Would you print the records below without changing anything?

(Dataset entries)
+ + +

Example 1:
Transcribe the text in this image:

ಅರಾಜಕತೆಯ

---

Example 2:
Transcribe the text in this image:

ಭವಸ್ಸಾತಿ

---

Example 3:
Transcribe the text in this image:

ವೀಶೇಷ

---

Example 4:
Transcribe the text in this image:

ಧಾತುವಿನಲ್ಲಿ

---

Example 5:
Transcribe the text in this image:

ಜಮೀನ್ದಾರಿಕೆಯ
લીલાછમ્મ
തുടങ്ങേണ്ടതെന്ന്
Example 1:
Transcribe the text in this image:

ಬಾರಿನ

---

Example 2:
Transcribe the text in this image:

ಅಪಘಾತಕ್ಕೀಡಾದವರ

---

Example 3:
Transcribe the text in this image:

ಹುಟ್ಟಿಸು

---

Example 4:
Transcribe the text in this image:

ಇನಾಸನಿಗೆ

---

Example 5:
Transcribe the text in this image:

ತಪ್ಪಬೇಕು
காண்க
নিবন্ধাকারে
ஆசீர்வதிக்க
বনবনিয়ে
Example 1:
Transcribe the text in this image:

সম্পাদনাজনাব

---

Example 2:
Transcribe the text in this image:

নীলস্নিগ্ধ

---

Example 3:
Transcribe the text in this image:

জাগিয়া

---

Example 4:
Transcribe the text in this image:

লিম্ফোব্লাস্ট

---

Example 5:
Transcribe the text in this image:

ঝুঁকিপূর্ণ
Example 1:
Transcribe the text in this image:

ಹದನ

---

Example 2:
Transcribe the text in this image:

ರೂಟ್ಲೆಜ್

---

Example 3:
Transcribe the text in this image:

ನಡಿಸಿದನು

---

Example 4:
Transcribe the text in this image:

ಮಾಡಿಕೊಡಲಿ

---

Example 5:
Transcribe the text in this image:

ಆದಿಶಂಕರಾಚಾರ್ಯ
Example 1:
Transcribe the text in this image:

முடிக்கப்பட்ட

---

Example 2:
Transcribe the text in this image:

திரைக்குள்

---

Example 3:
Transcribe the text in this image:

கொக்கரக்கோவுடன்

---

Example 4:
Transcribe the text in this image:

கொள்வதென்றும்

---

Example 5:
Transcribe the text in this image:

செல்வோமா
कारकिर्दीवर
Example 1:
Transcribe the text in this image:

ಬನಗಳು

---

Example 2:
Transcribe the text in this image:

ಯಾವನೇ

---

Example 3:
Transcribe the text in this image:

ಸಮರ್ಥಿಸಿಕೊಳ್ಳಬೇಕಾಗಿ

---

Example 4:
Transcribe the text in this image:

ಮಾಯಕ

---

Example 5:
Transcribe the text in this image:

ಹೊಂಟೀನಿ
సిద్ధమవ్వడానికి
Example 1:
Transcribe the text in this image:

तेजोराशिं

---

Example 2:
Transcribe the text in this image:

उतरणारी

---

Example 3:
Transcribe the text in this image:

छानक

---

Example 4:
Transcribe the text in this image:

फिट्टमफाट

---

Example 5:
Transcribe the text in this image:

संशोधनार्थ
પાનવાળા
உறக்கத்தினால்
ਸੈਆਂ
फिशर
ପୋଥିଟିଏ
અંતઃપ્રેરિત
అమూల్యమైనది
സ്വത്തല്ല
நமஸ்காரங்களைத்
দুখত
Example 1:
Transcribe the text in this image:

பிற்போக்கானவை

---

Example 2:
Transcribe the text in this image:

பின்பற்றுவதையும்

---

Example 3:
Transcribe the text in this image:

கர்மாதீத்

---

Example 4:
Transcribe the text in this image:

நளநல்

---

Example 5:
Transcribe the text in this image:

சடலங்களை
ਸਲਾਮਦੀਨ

+ + +

**Task solution:**
Example 1:
Transcribe the text in this image:

ಅರಾಜಕತೆಯ

---

Example 2:
Transcribe the text in this image:

ಭವಸ್ಸಾತಿ

---

Example 3:
Transcribe the text in this image:

ವೀಶೇಷ

---

Example 4:
Transcribe the text in this image:

ಧಾತುವಿನಲ್ಲಿ

---

Example 5:
Transcribe the text in this image:

ಜಮೀನ್ದಾರಿಕೆಯ
લીલાછમ્મ
തുടങ്ങേണ്ടതെന്ന്
Example 1:
Transcribe the text in this image:

ಬಾರಿನ

---

Example 2:
Transcribe the text in this image:

ಅಪಘಾತಕ್ಕೀಡಾದವರ

---

Example 3:
Transcribe the text in this image:

ಹುಟ್ಟಿಸು

---

Example 4:
Transcribe the text in this image:

ಇನಾಸನಿಗೆ

---

Example 5:
Transcribe the text in this image:

ತಪ್ಪಬೇಕು
காண்க
নিবন্ধাকারে
ஆசீர்வதிக்க
বনবনিয়ে
Example 1:
Transcribe the text in this image:

সম্পাদনাজনাব

---

Example 2:
Transcribe the text in this image:

নীলস্নিগ্ধ

---

Example 3:
Transcribe the text in this image:

জাগিয়া

---

Example 4:
Transcribe the text in this image:

লিম্ফোব্লাস্ট

---

Example 5:
Transcribe the text in this image:

ঝুঁকিপূর্ণ
Example 1:
Transcribe the text in this image:

ಹದನ

---

Example 2:
Transcribe the text in this image:

ರೂಟ್ಲೆಜ್

---

Example 3:
Transcribe the text in this image:

ನಡಿಸಿದನು

---

Example 4:
Transcribe the text in this image:

ಮಾಡಿಕೊಡಲಿ

---

Example 5:
Transcribe the text in this image:

ಆದಿಶಂಕರಾಚಾರ್ಯ
Example 1:
Transcribe the text in this image:

முடிக்கப்பட்ட

---

Example 2:
Transcribe the text in this image:

திரைக்குள்

---

Example 3:
Transcribe the text in this image:

கொக்கரக்கோவுடன்

---

Example 4:
Transcribe the text in this image:

கொள்வதென்றும்

---

Example 5:
Transcribe the text in this image:

செல்வோமா
कारकिर्दीवर
Example 1:
Transcribe the text in this image:

ಬನಗಳು

---

Example 2:
Transcribe the text in this image:

ಯಾವನೇ

---

Example 3:
Transcribe the text in this image:

ಸಮರ್ಥಿಸಿಕೊಳ್ಳಬೇಕಾಗಿ

---

Example 4:
Transcribe the text in this image:

ಮಾಯಕ

---

Example 5:
Transcribe the text in this image:

ಹೊಂಟೀನಿ
సిద్ధమవ్వడానికి
Example 1:
Transcribe the text in this image:

तेजोराशिं

---

Example 2:
Transcribe the text in this image:

उतरणारी

---

Example 3:
Transcribe the text in this image:

छानक

---

Example 4:
Transcribe the text in this image:

फिट्टमफाट

---

Example 5:
Transcribe the text in this image:

संशोधनार्थ
પાનવાળા
உறக்கத்தினால்
ਸੈਆਂ
फिशर
ପୋଥିଟିଏ
અંતઃપ્રેરિત
అమూల్యమైనది
സ്വത്തല്ല
நமஸ்காரங்களைத்
দুখত
Example 1:
Transcribe the text in this image:

பிற்போக்கானவை

---

Example 2:
Transcribe the text in this image:

பின்பற்றுவதையும்

---

Example 3:
Transcribe the text in this image:

கர்மாதீத்

---

Example 4:
Transcribe the text in this image:

நளநல்

---

Example 5:
Transcribe the text in this image:

சடலங்களை
ਸਲਾਮਦੀਨ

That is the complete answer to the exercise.